You move the input knobs on the left and the output on the right changes based on their positions. During training, we figure out exactly how to set all the knobs in the middle (hidden layers) so that any input knob configuration produces the correct output.

You want to change the output but touching the middle knobs takes a long time to figure out and you might break something.

Instead of touching all those knobs, we insert small trainable modules inside the existing layers and freeze everything else. Each module learns tiny adjustments that steer the model toward what we want.

Input    Hidden Layers (with LoRA)    Output
─────    ─────────────────────────    ──────

[●]───┬──[●+△]─┬─[●+△]─┬─[●+△]───┬──►[●]
      │        │       │         │
[●]───┼──[●+△]─┼─[●+△]─┼─[●+△]───┼──►[●]
      │        │       │         │
[●]───┴──[●+△]─┴─[●+△]─┴─[●+△]───┴──►[●]
          ↑         ↑       ↑
          │         │       │
      Original + Small LoRA adapters
      weights    at each layer
      

LoRA does this at every stage of the network.
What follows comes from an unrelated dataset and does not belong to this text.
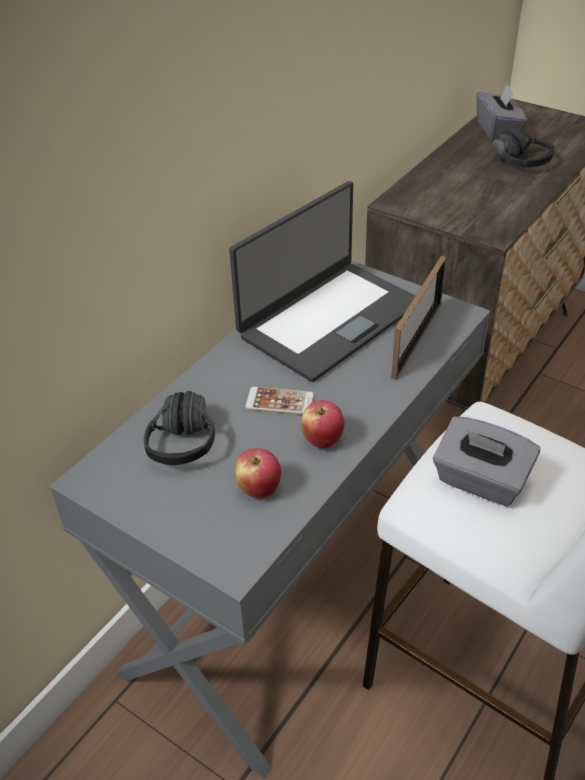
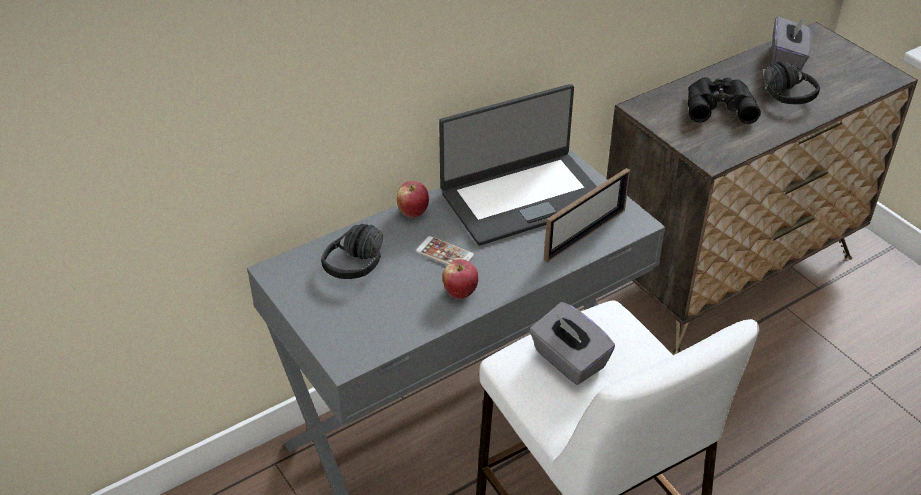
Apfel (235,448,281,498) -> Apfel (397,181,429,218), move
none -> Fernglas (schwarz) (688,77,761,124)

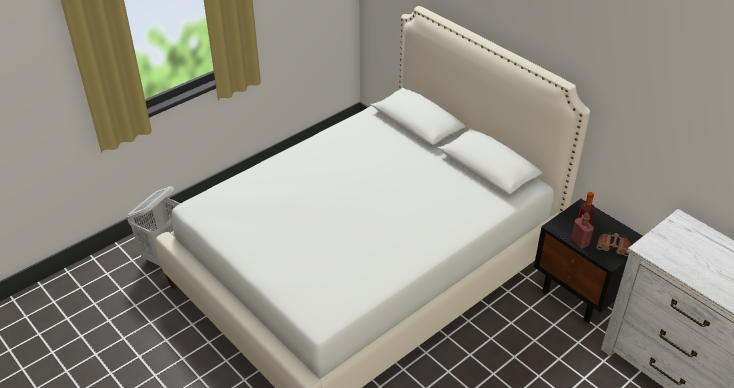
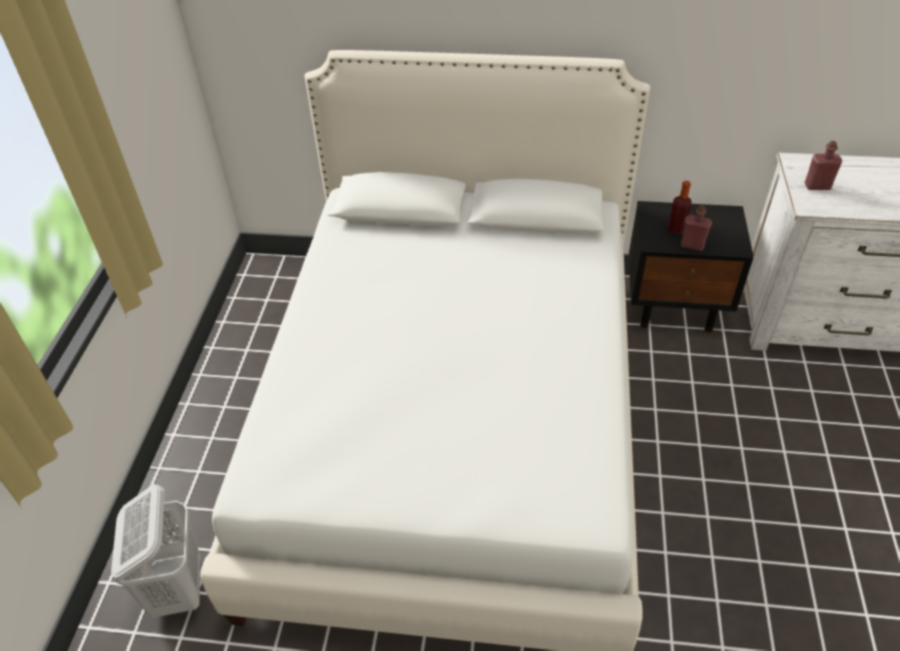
Fernglas (braun) (596,232,631,256) -> none
none -> Flasche (rot) (805,141,842,190)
So we can take a massive trained model and adapt it without starting from scratch. The big model already knows language or how to draw and LoRA nudges it toward a specific style (e.g Gordon Ramsay or Studio Ghibli).

You can mix and match them and adjust their strengths by turning their input knobs (50% anime style, 30% cyberpunk, 20% vintage).

They're incredibly small (they only need a few million parameters) and cheap (~$10 - $100) compared to the base models they modify. You can literally train one on your gaming computer at home.